The process of rooting out engineers and forward thinkers from positions of influence, particularly in government bureaucracies at all levels of government, has been gradual but insidious. It did not happen by accident but by design. The forward-thinking, forward-planning, innovative mind is likely to be noticed by superiors, especially by those in a position to have their leadership challenged and they are therefore a threat. Best to sideline and silence  people like that. That has been the task of a born-to-rule, self-serving managerial class for a long time. They are the graduates in arts, law, government, economics, history, philosophy, the social sciences and the like. This is not to downplay the worth of these callings, but as a class they see themselves as an intellectual elite born to reign supreme in the bureaucracies. They are dismissive of the creative and inquiring minds that constitute the derisively-labelled STEM callings whom they have subdued and lord over to effectively silence them. STEMs are banished into small groups handy to be consulted by superiors in an emergency, as one would the plumber for a leaking tap.  Well, you may say ‘this is too much, this fellow is completely over the top’. Not so, let me illustrate, with the tragic case of the rapid dismantling of the superbly efficient Queensland Public Service.

Queensland only became a self-governing colony in 1857, yet its governments led the nation in many spheres. Public servants’ super was fully funded from the start. Debt-free public hospitals provided free means-tested care long before Medicare. From its earliest days Queensland put engineers in charge of a majority of state departments in a lean and efficient public service nurtured by Labor, from 1915 to 1957 (apart for 3 years) and passed on to the National/Liberals who left it unchanged in governance till 1987.

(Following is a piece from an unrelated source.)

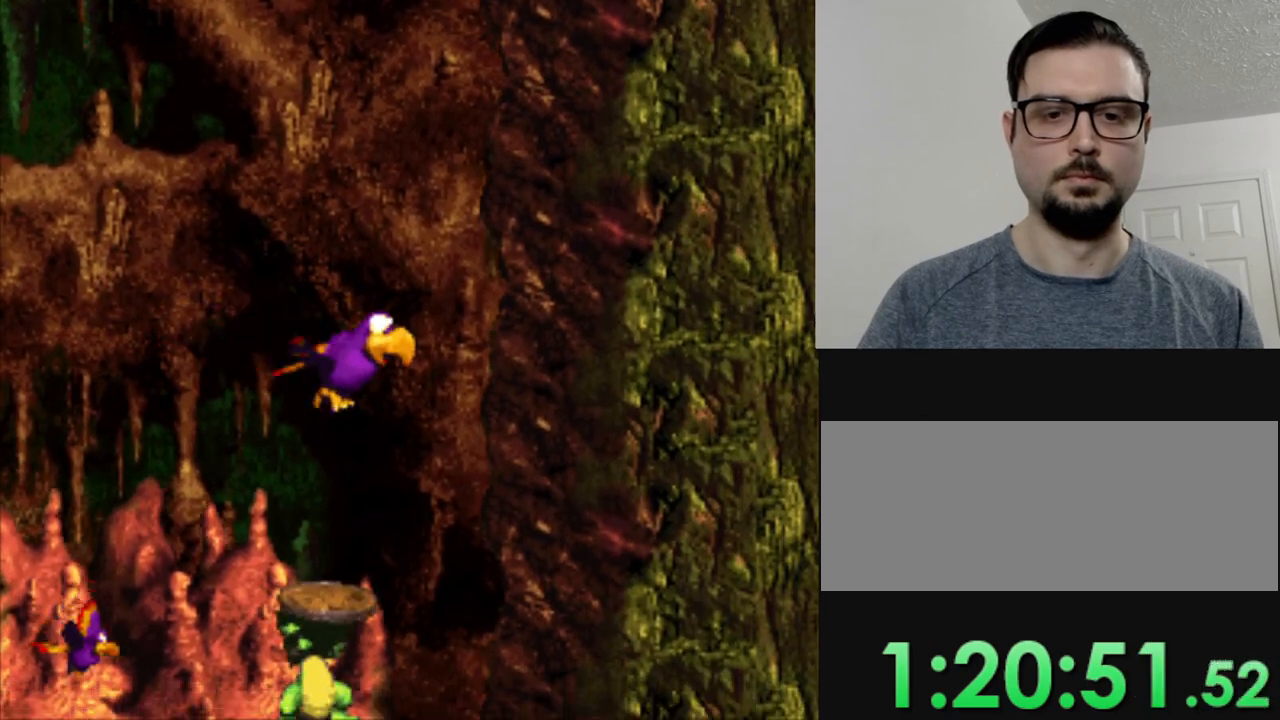
{"buttons": ["Y", "DPAD_DOWN", "DPAD_LEFT"], "events": [[450, "DPAD_LEFT", "down"]]}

That year Wayne Goss became Premier allowing Kevin Rudd BA and his friend Peter Coaldrake BA, lecturer at QIT, both political ex-staffers, to set about dismantling the public service. That service built up caringly over more than 100 years had just seen Queensland, the only state to come through the 1987 stock market crash with flying colours. Till then engineers occupied the leadership roles in all the infrastructure departments, including Coordinator-General of Public Works, Main Roads, Railways, Irrigation and Water Supply, Electric Power, Mines, Harbours and Marine and Local Government engineering. Soon they were all gone, replaced by federal look-alike and greatly expanded departments, said by Coaldrake to be a required cultural (wow!) reform, but judged by astute observers to be a text book driven frolic. Goss in retirement apologised for this wanton vandalism. The new managerial class, now entrenched, knows nothing of the skills required for pre-planning within government to achieve efficient infrastructure, delivered at economic cost or of planning for operation, maintenance and future upgrading. Everything is ad hoc. The results have been disastrous. I rest my case.

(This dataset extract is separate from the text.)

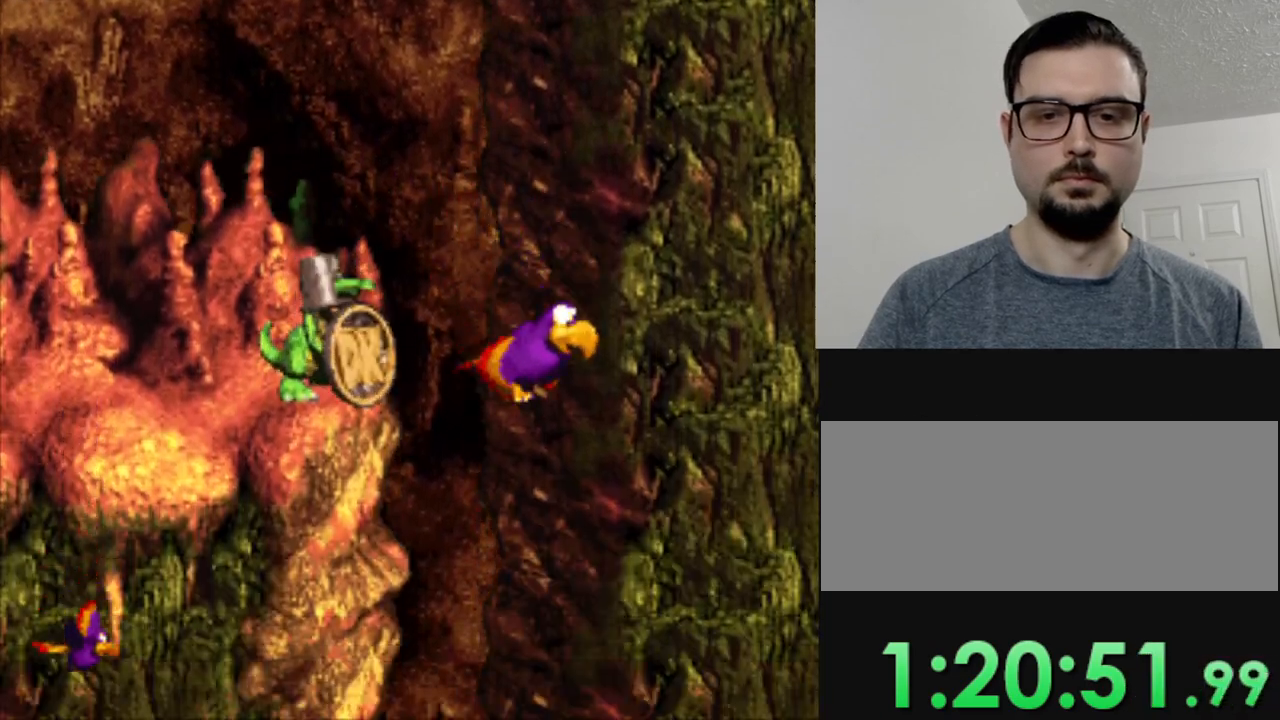
{"buttons": ["Y", "DPAD_DOWN"], "events": [[84, "DPAD_DOWN", "up"], [184, "DPAD_DOWN", "down"], [217, "DPAD_LEFT", "up"]]}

Now governments’ work goes to Australian engineering consultancies, admittedly offering services of the highest order of skill and competence, but they do not provide long-term planning which is the job of government. Margaret Thatcher visiting Japan to witness their economic miracle post-war, noted that engineers were in charge at all levels of government and industry. No doubt that is largely true of powerhouses like Japan, South Korea, Taiwan and China today. Those who like to categorise engineers as unlettered nerds, unsuited to lead a bureaucracy, might dwell on the words of René Descartes, the 17th century philosopher: ‘Mathematics is a more powerful instrument of knowledge than any other bequeathed to us by human agency.’

Australia’s current malaise (especially the energy fiasco) could be remedied if we had leaders of the class of Ben Chifley and his minister Nelson Lemmon, in the Commonwealth and the states, to seek applicants to transform the public services into far-sighted and constructive organisations. They would wisely choose engineers experienced in design and construction to do that job.